Pour prolonger la visite sans avoir à prendre le bateau, on pourra encore se référer au travail du photographe Stéphane Couturier (Xavier Barral, 2016), qui consacre une série au long cours à Climat de France, certainement le projet le plus emblématique et le plus ambitieux de Fernand Pouillon à Alger. Située sur les hauteurs de Bab el Oued, dans l’un des quartiers les plus authentiquement populaires de la capitale, la « cité aux 200 colonnes » fait figure d’univers en soi, d’une humanité totale, cancer pour les uns, oasis pour les autres. Même taguée, dégradée, transformée par ses habitants, la cité reste un repère stable, d’une générosité inouïe même à l’époque de sa construction (les réfrigérateurs étaient fournis avec l’appartement – spacieux, clair et aéré – à des familles n’ayant connu le plus souvent que des taudis infects).

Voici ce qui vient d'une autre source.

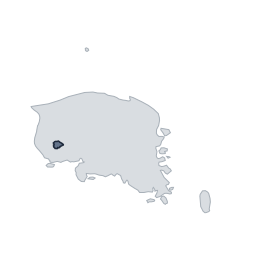 location of Namyangju-si, Gyeonggi, South Korea, rotated 284°
{"feature_id": "91817680B38772026787440", "entity_name": "Namyangju-si", "entity_type": "district", "adm_level": 2, "iso_a3": "KOR", "parent_name": "South Korea", "parent_adm1": "Gyeonggi", "projection": "equal_earth", "projection_center": [127.227, 37.639], "detail": "fine", "context": "in_parent", "style": "filled", "palette": "slate", "viewbox_px": 256, "rotation_deg": 284, "n_neighbors": 0, "source": "geoboundaries", "source_scale": "gbopen_adm2", "svg_char_len": 3859}
<svg xmlns="http://www.w3.org/2000/svg" viewBox="0 0 256 256"><g transform="rotate(284 128 128)"><path d="M77.9,59.1L78.8,58.4L78.8,57.4L78.9,54.2L81.3,52.0L84.7,47.4L86.3,44.9L88.2,42.6L90.4,41.0L92.6,40.3L96.0,39.9L102.5,40.2L103.8,40.0L108.3,39.7L109.4,40.1L112.7,40.4L116.3,40.1L118.1,39.4L119.8,38.3L121.3,36.2L122.8,32.4L124.5,29.4L125.4,28.8L132.2,44.9L138.6,55.3L144.1,62.8L152.0,77.4L154.4,85.3L154.6,90.1L156.0,96.8L154.9,100.6L155.3,106.7L154.8,109.8L153.9,112.1L153.9,116.5L154.2,118.8L154.3,121.9L154.9,123.2L155.8,123.6L157.2,122.5L159.0,122.0L158.7,125.8L156.7,135.3L154.9,142.2L152.5,148.3L149.3,153.9L145.5,156.0L142.9,156.8L137.7,157.1L133.5,156.1L129.8,156.8L128.4,158.0L127.3,160.0L128.1,163.1L128.0,165.3L126.4,165.2L123.3,163.8L119.9,163.7L118.3,163.0L116.7,159.7L115.0,159.9L112.1,161.8L107.7,162.2L106.2,163.3L105.6,164.6L106.3,166.3L108.5,168.6L107.8,170.8L105.5,172.0L103.6,169.2L102.4,166.4L101.1,166.3L99.1,167.1L98.7,170.0L99.6,172.0L101.2,174.4L99.0,177.1L98.4,179.0L96.9,180.4L92.7,177.3L93.3,175.1L95.1,173.0L95.3,170.9L94.7,169.6L88.7,175.1L85.0,181.3L83.0,180.8L82.2,179.2L81.0,178.6L77.0,182.6L76.2,185.7L74.8,185.9L74.1,184.5L74.1,181.6L73.4,179.2L69.3,175.7L67.4,172.6L68.4,170.9L71.9,171.8L74.6,171.7L74.1,170.2L73.2,169.5L75.0,168.7L76.5,167.0L75.3,166.6L73.3,167.5L71.7,167.1L71.1,163.0L69.2,158.9L68.2,154.9L70.1,152.6L71.1,149.0L72.9,143.8L73.8,142.1L76.3,140.9L77.2,139.6L75.8,138.9L73.7,138.3L73.7,136.8L75.2,136.0L76.9,134.3L80.1,132.3L81.1,128.5L80.1,127.6L78.1,126.7L78.6,124.8L79.4,123.3L79.1,122.5L76.8,120.0L75.2,117.8L75.7,115.2L75.3,111.4L75.6,108.1L75.5,106.4L74.3,102.5L73.8,98.5L72.3,99.1L71.1,100.1L66.7,98.7L65.4,98.6L64.8,95.7L66.4,92.1L70.1,88.9L72.2,88.5L73.8,87.1L76.3,86.7L79.3,88.8L82.0,89.3L83.5,93.0L84.4,93.8L84.6,92.4L86.8,90.8L87.3,89.6L86.8,88.9L84.3,88.3L82.1,83.7L81.8,81.7L81.0,80.4L82.2,76.7L79.6,72.5L78.4,71.2L78.5,67.4L77.2,65.0L76.5,63.7L76.0,61.4L76.4,60.4L77.6,60.0L77.9,59.1ZM68.9,226.4L67.7,227.2L66.5,226.7L66.2,226.3L64.8,224.2L64.4,223.1L65.4,221.0L69.3,217.6L79.3,214.2L81.1,214.1L85.0,215.5L85.9,218.2L85.2,220.5L84.2,222.0L79.6,224.6L76.1,225.8L68.9,226.4ZM136.3,168.0L133.7,170.3L130.1,167.2L129.3,165.5L131.9,163.0L134.2,160.2L135.7,160.1L136.3,168.0ZM117.5,167.7L117.2,171.3L115.2,171.5L114.1,169.2L112.8,170.3L112.2,170.3L111.2,167.4L111.0,165.2L113.3,163.5L114.7,164.5L116.7,165.0L117.5,167.7ZM66.5,183.8L64.7,184.4L63.7,183.1L63.0,182.7L63.4,181.1L66.3,177.8L66.9,176.7L69.6,177.3L70.6,179.1L69.3,181.7L66.5,183.8ZM74.8,60.7L74.7,65.5L73.2,65.3L72.2,64.8L71.7,63.9L70.7,59.4L71.9,57.6L74.1,59.1L74.8,60.7ZM64.8,170.5L64.4,171.4L63.2,171.1L62.0,168.5L61.5,166.5L60.3,165.4L62.2,163.7L64.7,166.8L64.8,170.5ZM71.9,105.9L71.5,108.2L69.6,106.7L69.1,101.5L71.0,103.0L71.9,105.9ZM195.3,70.1L194.0,71.1L192.6,70.1L192.4,68.9L193.1,67.9L194.9,67.3L195.7,68.2L195.3,70.1ZM81.0,184.8L81.4,186.5L79.2,186.2L78.0,184.5L78.1,183.1L79.5,182.8L81.0,184.8ZM110.1,174.7L109.8,175.9L108.4,174.2L109.8,172.3L110.1,174.7Z" fill="#d9dde1" stroke="#a8b0b8" stroke-width="1"/><path d="M91.9,60.3L91.5,60.7L91.3,61.0L91.2,61.4L91.1,61.7L90.8,62.0L90.5,62.1L90.5,62.5L90.7,63.3L90.8,63.8L90.8,64.2L91.0,64.4L91.5,64.4L91.9,64.4L92.1,64.5L92.1,64.8L91.9,65.1L91.9,65.5L92.1,65.8L92.4,66.0L92.5,66.3L92.8,66.5L92.9,66.4L93.0,66.4L93.3,66.4L93.5,66.4L93.7,66.7L93.8,66.9L94.1,67.1L94.3,67.3L94.4,67.6L94.5,67.9L94.7,68.1L95.0,68.2L95.2,68.4L95.4,68.6L95.7,68.8L95.8,69.3L96.1,69.3L96.4,69.2L96.5,69.0L96.5,68.8L96.6,68.7L96.8,68.3L96.7,68.3L96.7,67.9L97.0,67.4L97.3,67.1L97.3,66.6L97.6,66.2L97.6,65.6L97.6,65.3L97.7,65.1L98.0,64.9L98.5,63.6L98.0,62.7L97.7,62.4L97.7,62.0L97.5,61.0L97.0,60.2L96.2,59.7L95.4,59.2L95.3,59.4L94.9,59.7L94.7,59.9L94.4,60.3L93.9,60.3L93.4,59.8L93.2,59.9L93.2,60.2L92.8,60.4L92.3,60.5L92.0,60.3L91.9,60.3Z" fill="#64748b" stroke="#1e293b" stroke-width="1.5"/></g></svg>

Les pierres sauvages, de Fernand Pouillon. - Seuil, 1964
On se devait de garder pour la fin ce qui, sans aucun doute, résume le mieux l’âme de Fernand Pouillon au-delà d’une vie tumultueuse, sa part la plus intime et la plus personnelle. Les pierres sauvages est un roman, celui de la construction de l’abbaye du Thoronet, en Provence au XIIe siècle, via le journal fictif de son maître d’œuvre. Fort de son expérience de constructeur, l’auteur en étudie chaque détail, même le plus trivial ou le plus ténu, et fait de ce monastère cistercien une sorte de parangon d’architecture selon son cœur : une aventure humaine avant tout, où l’intelligence ne saurait ignorer les sens et la profonde unité de l’homme avec son environnement naturel. C’est un éloge du travail, aussi, dans ce qu’il a de plus noble et, donc, de plus artisanal, fort d’un savoir patiemment appris, de gestes infiniment prolongés, repris, améliorés jusqu’à la perfection. Si l’art gothique, au siècle suivant, invitait l’homme dans les palais de Dieu, l’art roman accueillait Dieu dans une maison humaine. Nul doute que Pouillon eût aimé la bâtir et, s’il n’y parvint pas en pierre, du moins le fit-il en ces pages lumineuses.